** START **
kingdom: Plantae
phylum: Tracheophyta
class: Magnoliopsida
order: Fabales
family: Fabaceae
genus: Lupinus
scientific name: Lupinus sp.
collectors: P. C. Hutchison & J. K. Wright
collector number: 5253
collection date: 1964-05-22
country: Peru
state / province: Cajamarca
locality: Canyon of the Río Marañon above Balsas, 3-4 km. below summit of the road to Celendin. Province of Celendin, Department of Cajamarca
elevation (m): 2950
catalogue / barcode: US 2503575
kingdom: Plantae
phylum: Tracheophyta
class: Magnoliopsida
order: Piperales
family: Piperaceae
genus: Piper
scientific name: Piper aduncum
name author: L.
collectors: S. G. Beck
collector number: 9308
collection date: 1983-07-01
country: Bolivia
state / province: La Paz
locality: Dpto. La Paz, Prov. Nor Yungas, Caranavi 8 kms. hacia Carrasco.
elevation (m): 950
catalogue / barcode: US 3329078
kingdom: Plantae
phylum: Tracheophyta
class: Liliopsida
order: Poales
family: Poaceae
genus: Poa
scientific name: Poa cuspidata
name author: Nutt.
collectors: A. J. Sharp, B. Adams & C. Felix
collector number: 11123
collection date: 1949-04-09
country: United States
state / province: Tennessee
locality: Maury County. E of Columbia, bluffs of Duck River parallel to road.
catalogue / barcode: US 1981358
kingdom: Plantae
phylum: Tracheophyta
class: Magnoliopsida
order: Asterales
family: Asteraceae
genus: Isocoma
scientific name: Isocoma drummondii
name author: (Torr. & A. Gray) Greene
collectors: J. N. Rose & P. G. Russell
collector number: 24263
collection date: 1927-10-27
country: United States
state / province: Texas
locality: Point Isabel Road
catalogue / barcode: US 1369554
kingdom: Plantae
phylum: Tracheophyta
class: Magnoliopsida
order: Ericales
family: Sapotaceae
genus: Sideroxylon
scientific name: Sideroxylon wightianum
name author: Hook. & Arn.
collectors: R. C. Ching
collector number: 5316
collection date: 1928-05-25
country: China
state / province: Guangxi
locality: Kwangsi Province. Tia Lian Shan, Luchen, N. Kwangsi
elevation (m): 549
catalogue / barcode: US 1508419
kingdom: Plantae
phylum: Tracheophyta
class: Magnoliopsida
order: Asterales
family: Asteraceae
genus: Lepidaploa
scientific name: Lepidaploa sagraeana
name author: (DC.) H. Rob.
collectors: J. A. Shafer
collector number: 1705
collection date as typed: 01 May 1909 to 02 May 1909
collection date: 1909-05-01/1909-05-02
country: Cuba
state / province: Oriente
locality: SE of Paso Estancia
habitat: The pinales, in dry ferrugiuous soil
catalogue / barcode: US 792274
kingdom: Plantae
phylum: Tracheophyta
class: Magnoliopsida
** END **
▸ DO THIS
Write out all of the lines above again, replacing "collector number" with "field number" wherever it appears and leaving everything else unchanged.

▸ WRITTEN ANSWER
kingdom: Plantae
phylum: Tracheophyta
class: Magnoliopsida
order: Fabales
family: Fabaceae
genus: Lupinus
scientific name: Lupinus sp.
collectors: P. C. Hutchison & J. K. Wright
field number: 5253
collection date: 1964-05-22
country: Peru
state / province: Cajamarca
locality: Canyon of the Río Marañon above Balsas, 3-4 km. below summit of the road to Celendin. Province of Celendin, Department of Cajamarca
elevation (m): 2950
catalogue / barcode: US 2503575
kingdom: Plantae
phylum: Tracheophyta
class: Magnoliopsida
order: Piperales
family: Piperaceae
genus: Piper
scientific name: Piper aduncum
name author: L.
collectors: S. G. Beck
field number: 9308
collection date: 1983-07-01
country: Bolivia
state / province: La Paz
locality: Dpto. La Paz, Prov. Nor Yungas, Caranavi 8 kms. hacia Carrasco.
elevation (m): 950
catalogue / barcode: US 3329078
kingdom: Plantae
phylum: Tracheophyta
class: Liliopsida
order: Poales
family: Poaceae
genus: Poa
scientific name: Poa cuspidata
name author: Nutt.
collectors: A. J. Sharp, B. Adams & C. Felix
field number: 11123
collection date: 1949-04-09
country: United States
state / province: Tennessee
locality: Maury County. E of Columbia, bluffs of Duck River parallel to road.
catalogue / barcode: US 1981358
kingdom: Plantae
phylum: Tracheophyta
class: Magnoliopsida
order: Asterales
family: Asteraceae
genus: Isocoma
scientific name: Isocoma drummondii
name author: (Torr. & A. Gray) Greene
collectors: J. N. Rose & P. G. Russell
field number: 24263
collection date: 1927-10-27
country: United States
state / province: Texas
locality: Point Isabel Road
catalogue / barcode: US 1369554
kingdom: Plantae
phylum: Tracheophyta
class: Magnoliopsida
order: Ericales
family: Sapotaceae
genus: Sideroxylon
scientific name: Sideroxylon wightianum
name author: Hook. & Arn.
collectors: R. C. Ching
field number: 5316
collection date: 1928-05-25
country: China
state / province: Guangxi
locality: Kwangsi Province. Tia Lian Shan, Luchen, N. Kwangsi
elevation (m): 549
catalogue / barcode: US 1508419
kingdom: Plantae
phylum: Tracheophyta
class: Magnoliopsida
order: Asterales
family: Asteraceae
genus: Lepidaploa
scientific name: Lepidaploa sagraeana
name author: (DC.) H. Rob.
collectors: J. A. Shafer
field number: 1705
collection date as typed: 01 May 1909 to 02 May 1909
collection date: 1909-05-01/1909-05-02
country: Cuba
state / province: Oriente
locality: SE of Paso Estancia
habitat: The pinales, in dry ferrugiuous soil
catalogue / barcode: US 792274
kingdom: Plantae
phylum: Tracheophyta
class: Magnoliopsida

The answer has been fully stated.